Attraktiver Markt Australien
Australien besitze eine starke und wachsende Wirtschaft mit einem anhaltenden demografischen Wachstum, teilte SAB Miller nun mit. Außerdem profitiere das Land vom anhaltenden Wirtschaftswachstum in Asien. Foster's sei im profitablen australischen Biermarkt gut positioniert und stelle sieben der zehn führenden Marken. Attraktiv sei ferner das gut ausgebaute Vertriebsnetz und die hohen Produktionszahlen.
Probleme mit der Markenführung
Allerdings hätten die Australier deutliche Probleme im Management ihrer erfolgreichen Marken, die sich teilweise kannibalisierten. Dies sei auch der Grund, warum das Unternehmen in den vergangenen Jahren permanent Marktanteile verloren habe. Hier könne sich SAB Miller mit seiner Kompetenz einbringen. Das Unternehmen gehört zusammen mit AB Inbev und Heineken zu den drei größten Bierbrauern der Welt. Unter dem Dach des Kaufinteressenten werden Marken wie Grolsch, Pilsner Urquell und Peroni gebraut.
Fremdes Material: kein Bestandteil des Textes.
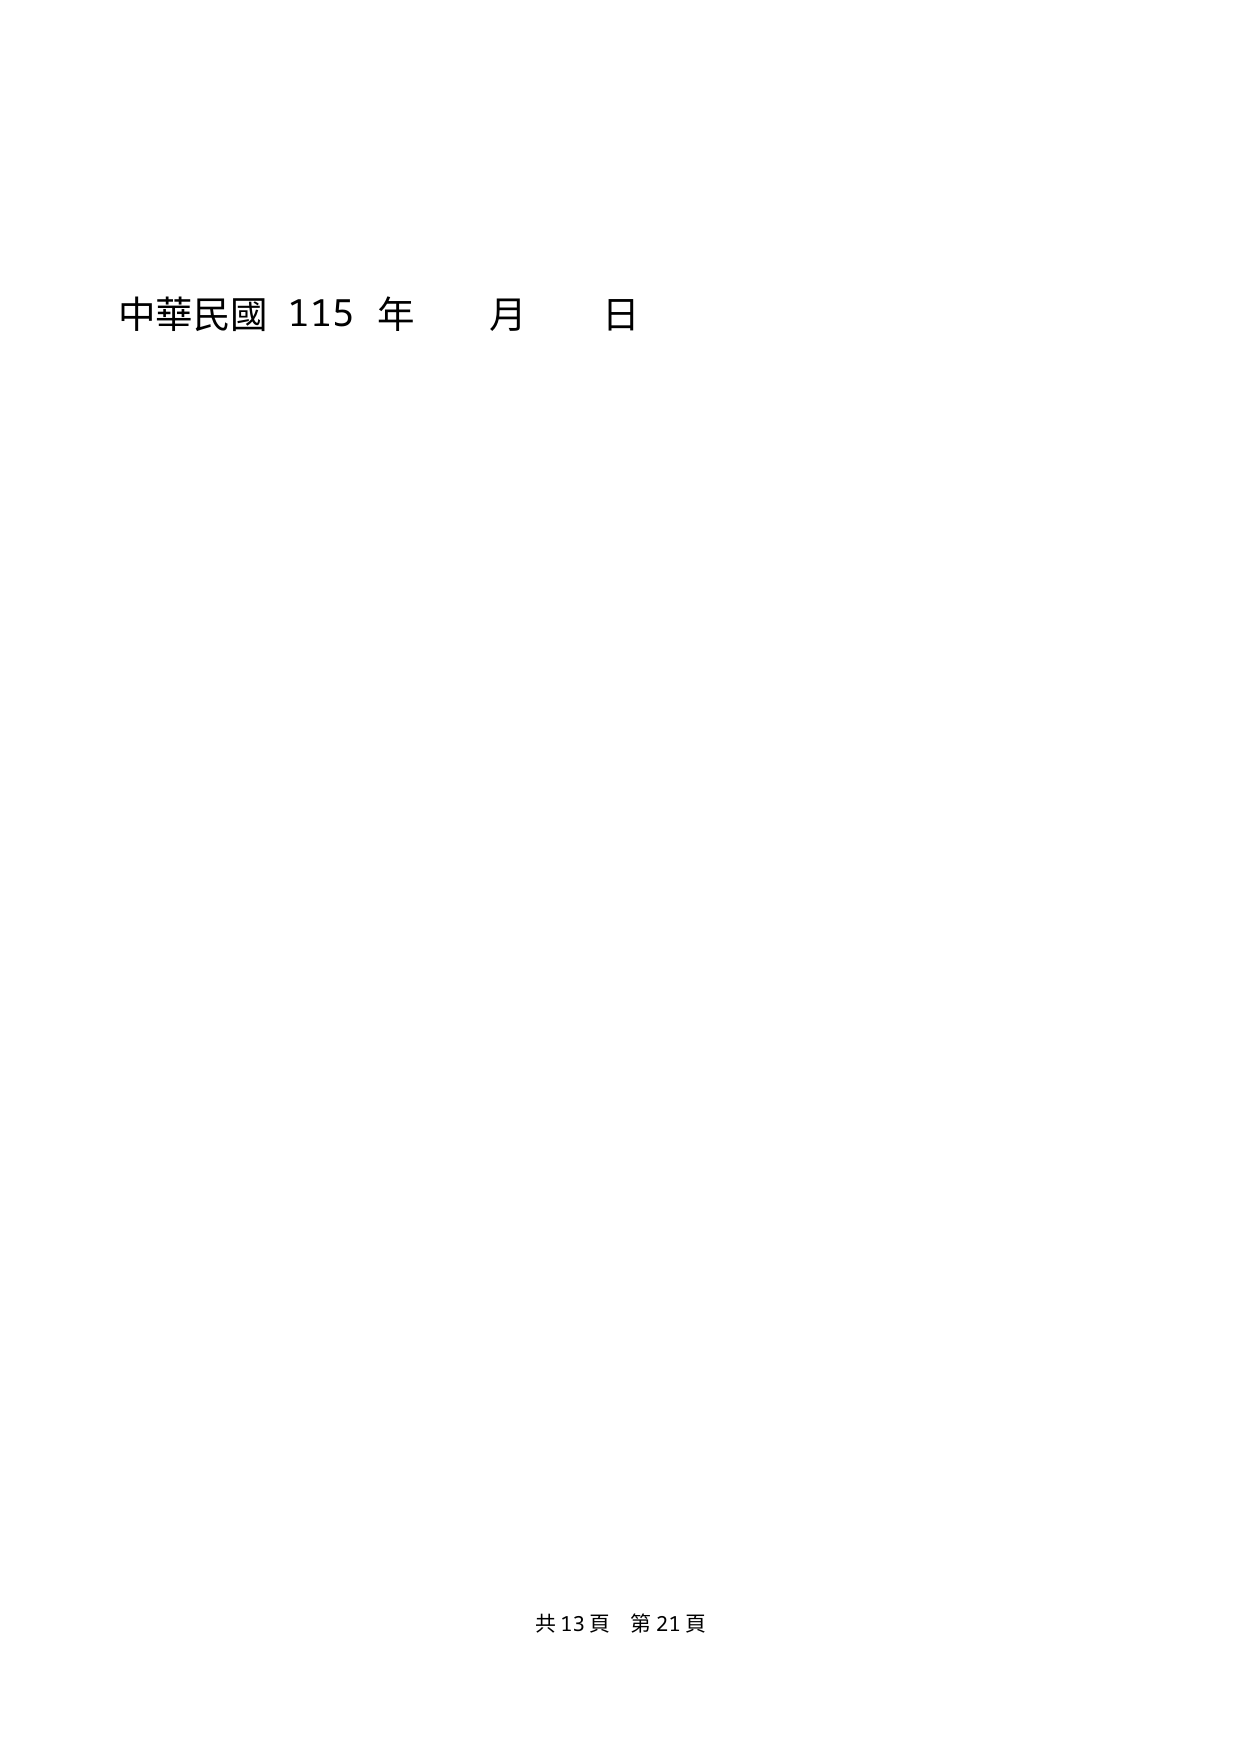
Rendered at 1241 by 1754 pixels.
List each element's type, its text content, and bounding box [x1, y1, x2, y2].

text 中華民國 115 年 月 日 [118, 271, 1122, 333]
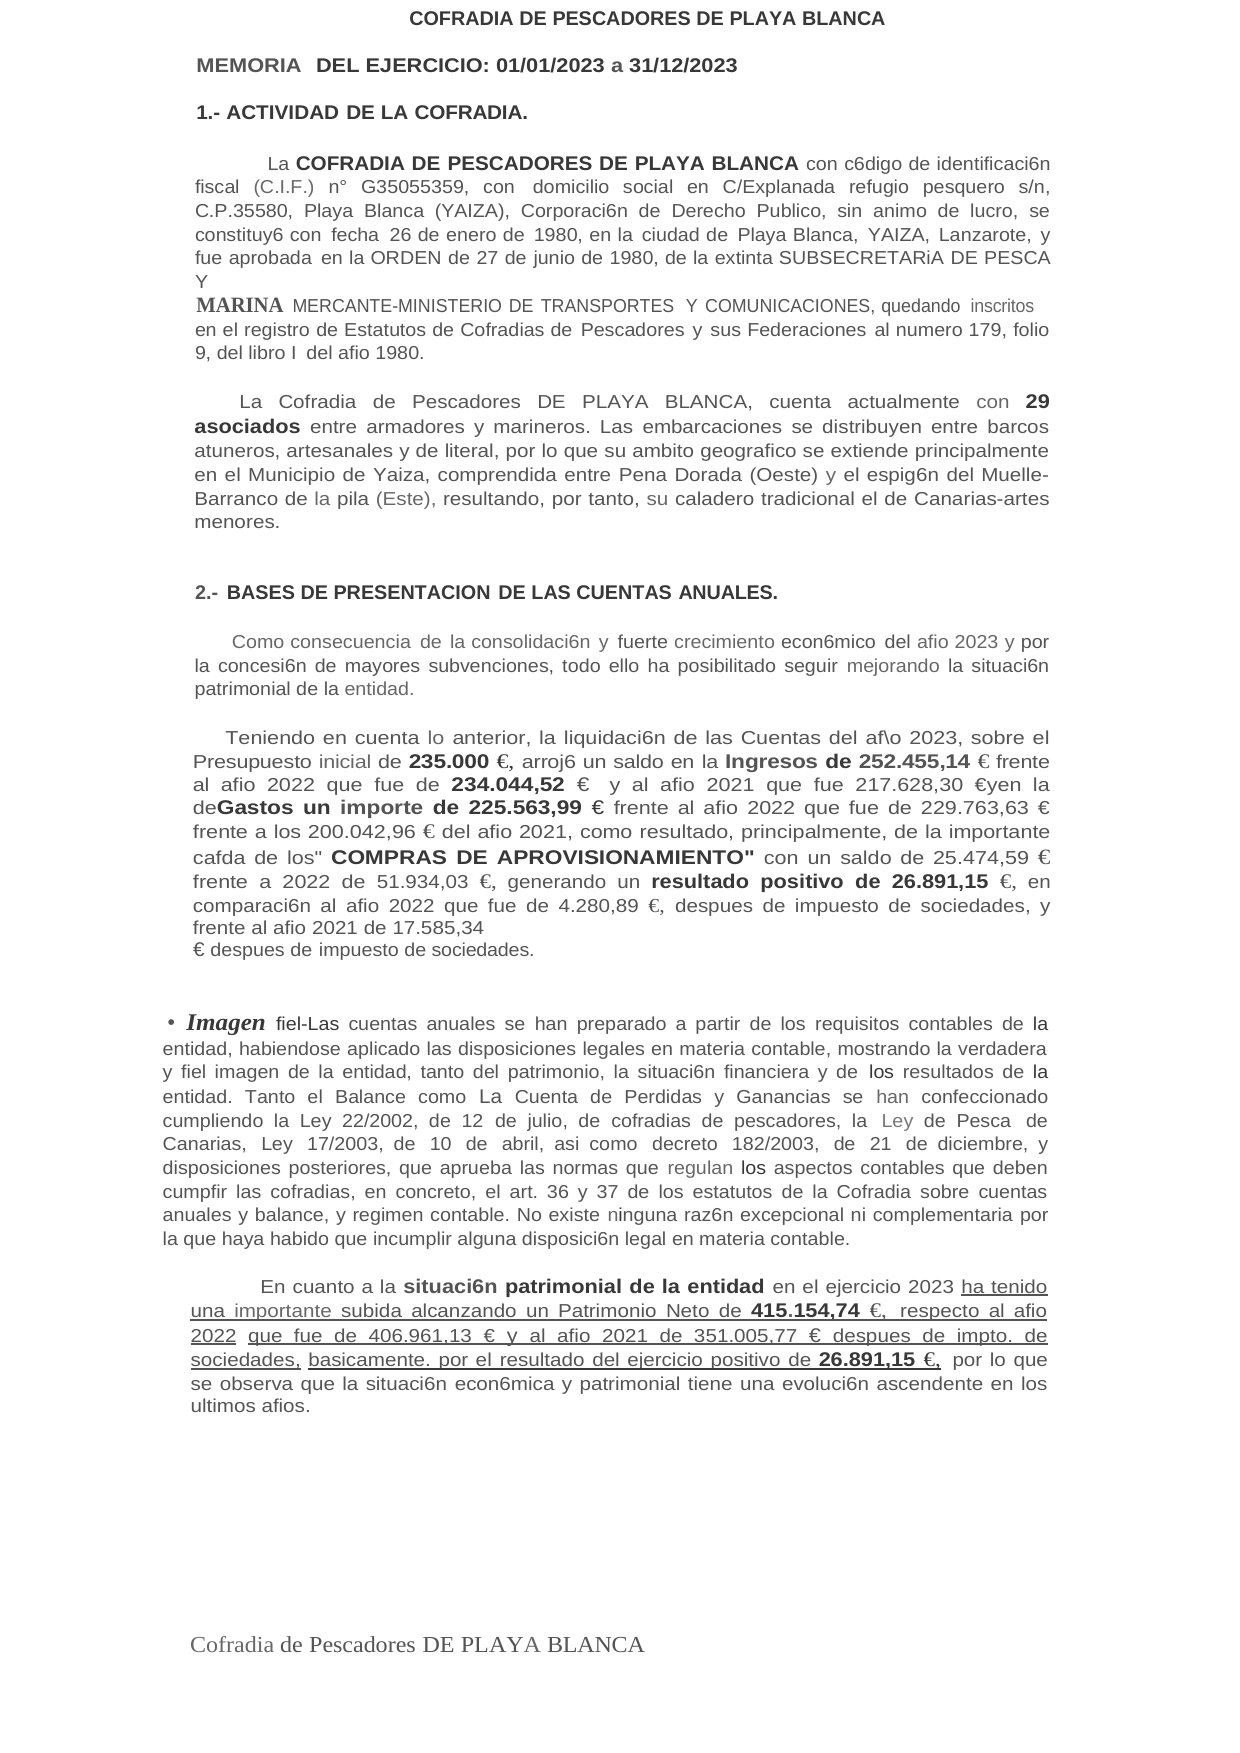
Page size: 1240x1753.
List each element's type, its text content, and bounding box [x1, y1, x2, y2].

text Como consecuencia de la consolidaci6n y fuerte crecimiento econ6mico del afio 2023 y por la concesi6n de mayores subvenciones, todo ello ha posibilitado seguir mejorando la situaci6n patrimonial de la entidad. [194, 631, 1049, 699]
text MARINA MERCANTE-MINISTERIO DE TRANSPORTES Y COMUNICACIONES, quedando inscritos [196, 294, 1083, 317]
text Teniendo en cuenta lo anterior, la liquidaci6n de las Cuentas del af\o 2023, sobre el Presupuesto inicial de 235.000 €, arroj6 un saldo en la Ingresos de 252.455,14 € frente al afio 2022 que fue de 234.044,52 € y al afio 2021 que fue 217.628,30 €yen la deGastos un importe de 225.563,99 € frente al afio 2022 que fue de 229.763,63 € frente a los 200.042,96 € del afio 2021, como resultado, principalmente, de la importante cafda de los" COMPRAS DE APROVISIONAMIENTO" con un saldo de 25.474,59 € frente a 2022 de 51.934,03 €, generando un resultado positivo de 26.891,15 €, en comparaci6n al afio 2022 que fue de 4.280,89 €, despues de impuesto de sociedades, y frente al afio 2021 de 17.585,34 [193, 727, 1051, 939]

Foster's schon lange ein Übernahmekandidat
Foster’s gilt laut "Handelsblatt" schon seit Jahren als mögliches Übernahmeziel. Nicht zuletzt als Folge einer gescheiterten Expansion ins Weingeschäft hatte der Konzern seit Mitte der 90er-Jahre stetig an Wert verloren. Das Weingeschäft war demnach schließlich im Mai in eine separate Firma eingebracht und unter dem Namen Treasury Wine Estates an der australischen Börse gelistet worden. Und genau diese Aufspaltung machte die Firma letztlich für Aufkäufe interessant.